One of the key principles of health services is that they should be readily accessible. A hospital sited away from Hartlepool—a town with one of the lowest levels of car ownership in the country—would therefore be very problematic. In our debate on the future of bus services a fortnight ago, I described the poor service available for the people of my constituency accessing services at the University hospital of North Tees. The present site does not work, and any new hospital runs the significant risk of not working either, in terms of access to public transport. Any new hospital—not to mention the present one—needs to tackle the massive problem of access by providing a first-class transport system. I have already mentioned in the House the problem of congestion on the A19. That would be exacerbated by the building of a new hospital. Ministers need to work with all those involved—local authorities, local councillors and the local NHS—to provide a practical and comprehensive solution to people's transport and access needs.

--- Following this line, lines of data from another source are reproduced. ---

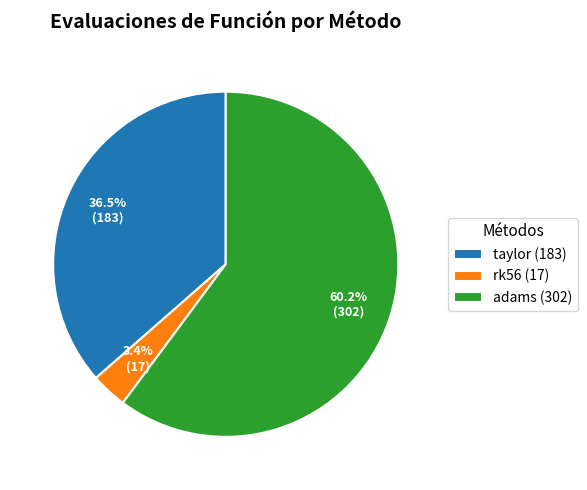

Rank the categories by value from highest to lowest.

adams, taylor, rk56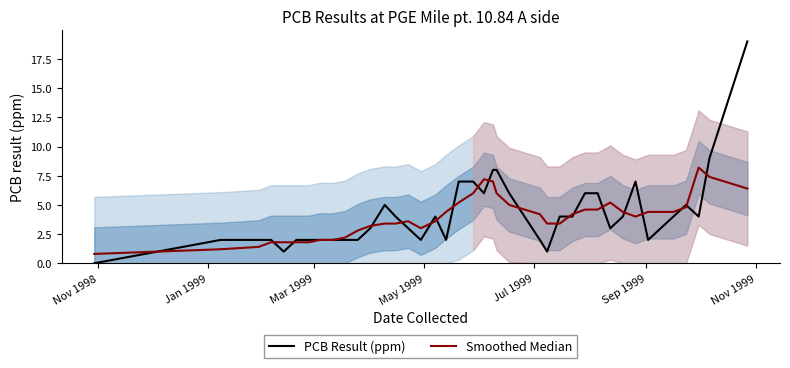

Which series has the widest spread of values?

PCB Result (ppm)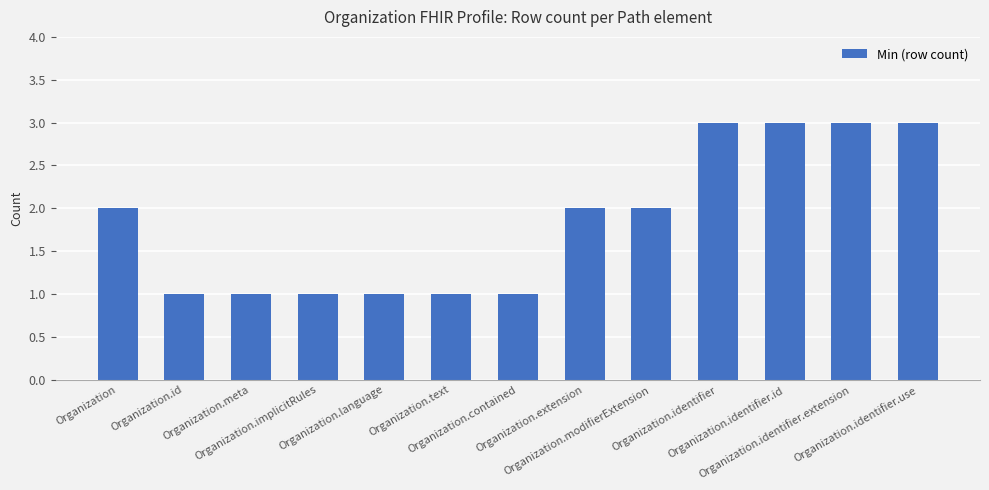

What is the label of the 4th bar from the right?

Organization.identifier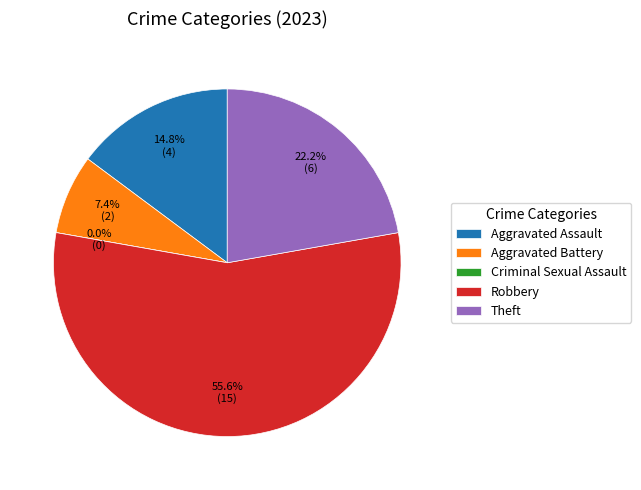

What percentage is the Theft slice, to the nearest percent?

22%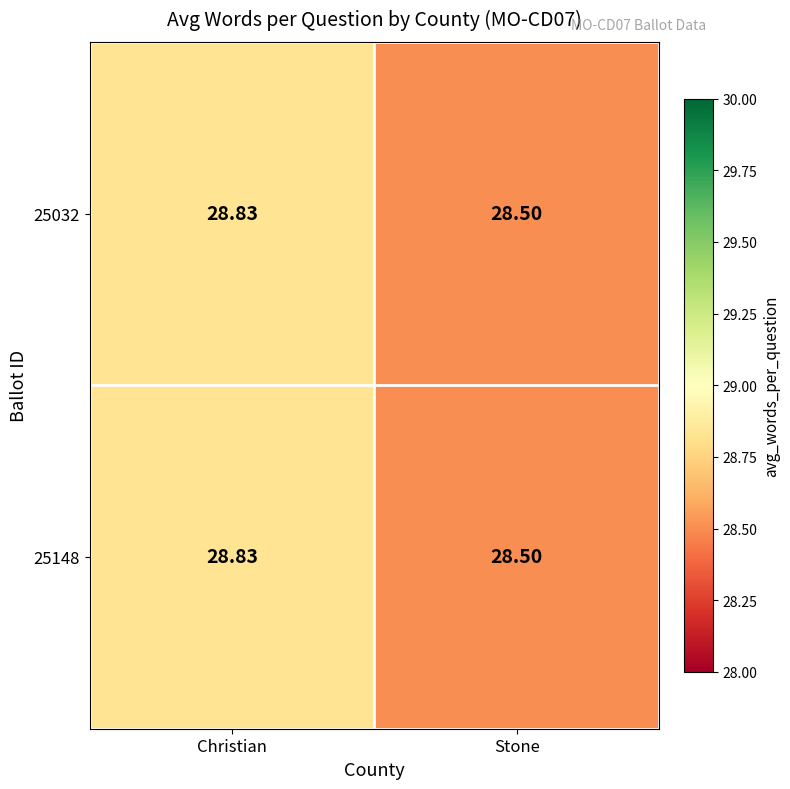

At which category is the sum across all series the highest?

Christian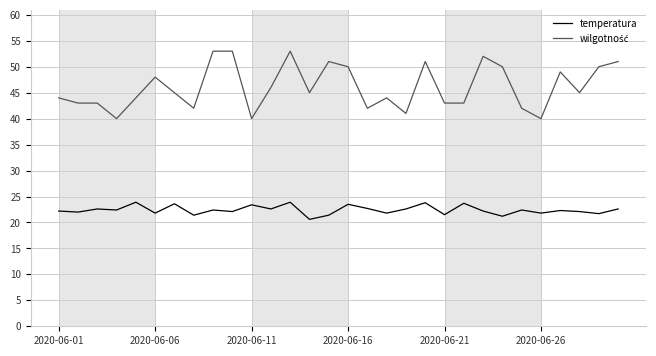

What is the smallest value displayed?

20.6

As I mentioned at the start of my speech, the independent reconfiguration panel's report threw up more questions than answers. In order to address the important issues of community health facilities and transport, as well as the questions of where any new hospital would be sited, how it would be funded and whether it would be sustainable if it were to be small scale, I wrote to the Minister of State, Department of Health, my right hon. Friend Ms Winterton, in January. I am pleased to see her on the Treasury Bench tonight. I hope that the meeting that we have arranged will be positive and will result in the start of real progress on the ground.
Following the acceptance of the panel's recommendations by the Secretary of State for Health, the past month has seen the people of Hartlepool feeling battered, sore and let down by this Government. A great deal of work and co-operation will be needed to rebuild their trust. I hope that the Ministers on the Front Bench will start that rebuilding exercise now, by making a concerted effort to tackle the problems and concerns of my constituents, and doing what is right for the health needs of Hartlepool.